To stop Deoband women’s protest, UP Police target their families

DM Monitoring

Mumbai: The Uttar Pradesh police have systematically begun identifying and targeting the male relatives and friends of the women protestors of Deoband in Saharanpur district. To stop the women from continuing their ongoing protest – styled around the famous Shaheen Bagh protest in Delhi – the UP police have begun mass booking men from the village. This, the protestors say, is only done to wield pressure on the women and force them to end their 46-day protest.
The women here, like in several other parts of the country, have gathered against the Citizenship (Amendment) Act and the impending implementation of the National Register of Citizens and National Population Register.
The charges, however, are as bizarre as the police tactics. In one of the three FIRs that The Wire has accessed, the men have been accused of attempting to “spread the infection of any disease dangerous to life”. They have been booked under Sections 269, 270, 278 and 290 of the Indian Penal Code.
In another FIR, the person is accused of “mobilising young kids” and persuading them to participate in the protest. The person here is booked under sections of the Juvenile Justice Act. Another case of unlawful assembly has also been registered, in which nearly 40 persons have been named.
The first FIR was registered within days after the protests began. The others were registered in the next few days, says Deoband-based senior journalist Musharaff Usmani, who too has been named in one of the FIRs. Usmani works with the national media outlet Hindustan. “We were not told about these FIRs until a notice was issued from the court. We have been told several other cases have been registered but the police aren’t revealing any information,” Usmani says.
The protest began as four women from Deoband came together and started to mobilise others through a door-to-door campaign. Among them is Amna Roshi, who has been appointed as the director of the ‘Murtahida Khawatin Committee’ (MKC), which loosely translates to ‘Women’s Unity Committee’. Usmani is Roshi’s brother. “They looked at all the names, identified their relatives, looked at the professions they are engaged in and went after them one by one,” Usmani says.
Like Usmani, there are at least four other journalists from the town who have been booked under one of the three FIRs. “Most of us were here doing our job. But the police have named us in the FIR for unlawful assembly. The protest is led and organised by the women. Men, although in complete solidarity, have stayed away from the protest site. But the police still decided to go after the men,” said another journalist named in the FIR. He also added that he has been facing problems at his workplace and has been asked not tp report on the ongoing protest.
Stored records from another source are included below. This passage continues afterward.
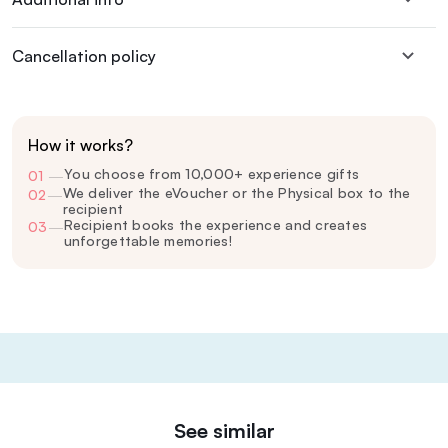
Cancellation policy
How it works?
You choose from 10,000+ experience gifts
01
—
We deliver the eVoucher or the Physical box to the
02
—
recipient
Recipient books the experience and creates
03
—
unforgettable memories!
See similar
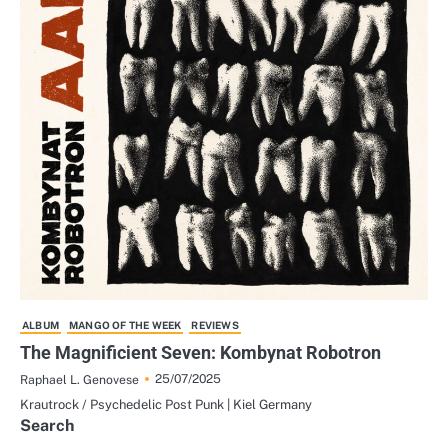
ALBUM
MANGO OF THE WEEK
REVIEWS
The Magnificient Seven: Kombynat Robotron
25/07/2025
Raphael L. Genovese
Krautrock / Psychedelic Post Punk | Kiel Germany
Search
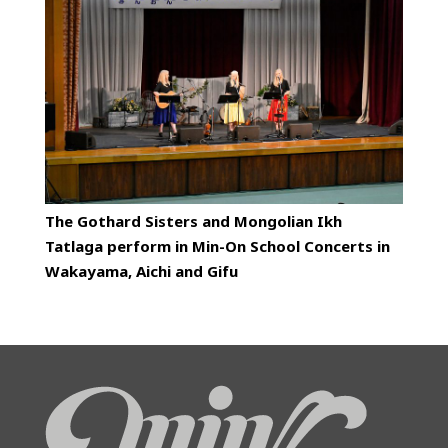
The Gothard Sisters and Mongolian Ikh
Tatlaga perform in Min-On School Concerts in
Wakayama, Aichi and Gifu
Residents claim it is not the police alone but also other administrative departments that have been used to “teach them a lesson”. The education department, for instance, has begun inspecting documents of and raising “frivolous complaints” against schools run by one of the protesters. “Since the women of this family have been at the forefront of the protest, the education department has started sending notices and asking explanations over random things. We also had to cough up a huge sum,” one of the trustees of a private school says. The Regional Transport Office (RTO) has also been activated, and over 100 hundred e-rickshaw drivers have been fined for ferrying protesters from across town to the Idgah ground. One of the rickshaw owners told The Wire that he has been slapped with three challans over the past one month. “While the fine might not be a lot, the RTO officials have also been demanding bribe to get them off our backs,” he said.
Similar experiences were shared by several people belonging to the Qureshi community involved in the meat business. “For several days we were not allowed to sell gosht, and both the police and food department have been raiding our shops over and over again. These attacks have made us all very vulnerable,” said an elderly man who runs a meat shop in the locality. The man, afraid of police backlash, requested not be identified. “The police have told us that they will get us booked for selling beef if we don’t persuade the women to take their protest back,” he claimed.
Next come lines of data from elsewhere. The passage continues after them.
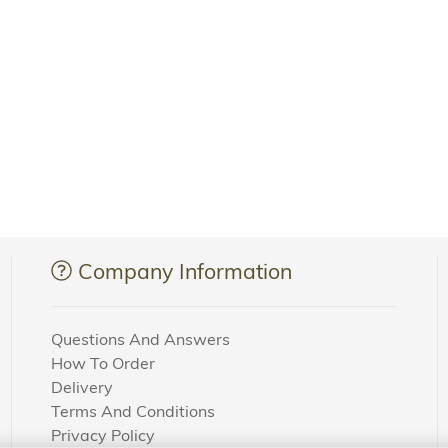
Company Information
Questions And Answers
How To Order
Delivery
Terms And Conditions
Privacy Policy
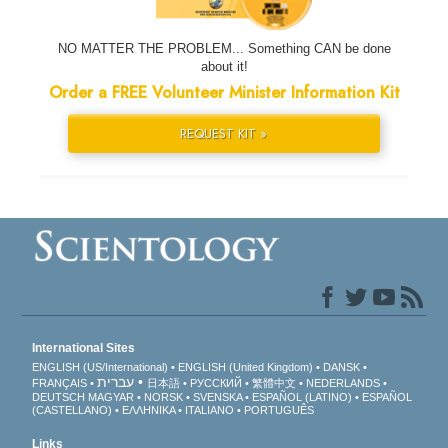
NO MATTER THE PROBLEM... Something CAN be done
about it!
Order a FREE Volunteer Minister Information Kit
REQUEST KIT »
International Sites
ENGLISH (US/International)
ENGLISH (United Kingdom)
DANSK
עברית
FRANÇAIS
日本語
РУССКИЙ
繁體中文
NEDERLANDS
DEUTSCH
MAGYAR
NORSK
SVENSKA
ESPAÑOL (LATINO)
ESPAÑOL
(CASTELLANO)
ΕΛΛΗΝΙΚA
ITALIANO
PORTUGUÊS
Links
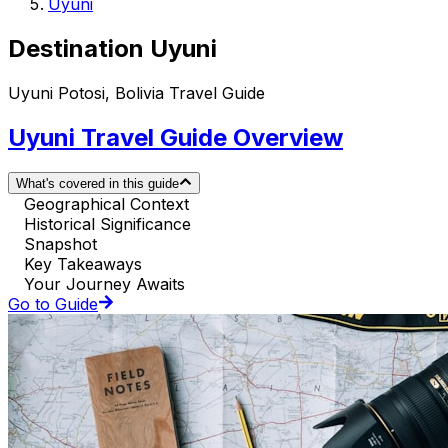
Uyuni
Destination Uyuni
Uyuni Potosi, Bolivia Travel Guide
Uyuni Travel Guide Overview
What's covered in this guide
Geographical Context
Historical Significance
Snapshot
Key Takeaways
Your Journey Awaits
Go to Guide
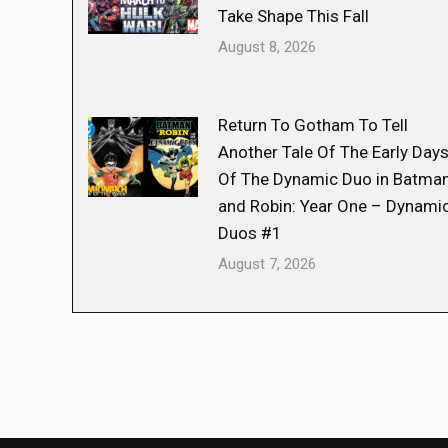
Take Shape This Fall
August 8, 2026
Return To Gotham To Tell
Another Tale Of The Early Day
Of The Dynamic Duo in Batma
and Robin: Year One – Dynami
Duos #1
August 7, 2026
The Wire had reported on the protest soon after it had begun. Several women, mostly belonging to the Muslim community and several other Bahujan women, have been participating in the protest. The protest has since grown manifold and the women had to defy the world-renowned Islamic seminary, Darul Uloom, and continue with the protest.
Iram Usmani, one of the main organisers of the protest and also the secretary of the MKC, said that the condition of the protesters and their families is precarious. “We have ensured our protest remains peaceful. But the state has been finding newer ways to bother us every day. They could have engaged with us and found ways to assure its citizens. Instead, they are hellbent on criminalising us,” says Iram. She further adds that such police action has only made the women more resolute, and more and more women from Deoband and nearby towns have joined the protest.
In several places across the state, protests have simmered against the Centre’s decision to pass the CAA. The BJP-led state government under the leadership of chief minister Adityanath has resorted to violent means to quell the protests, killing over 23 persons and injuring several others in police firing in December 2019.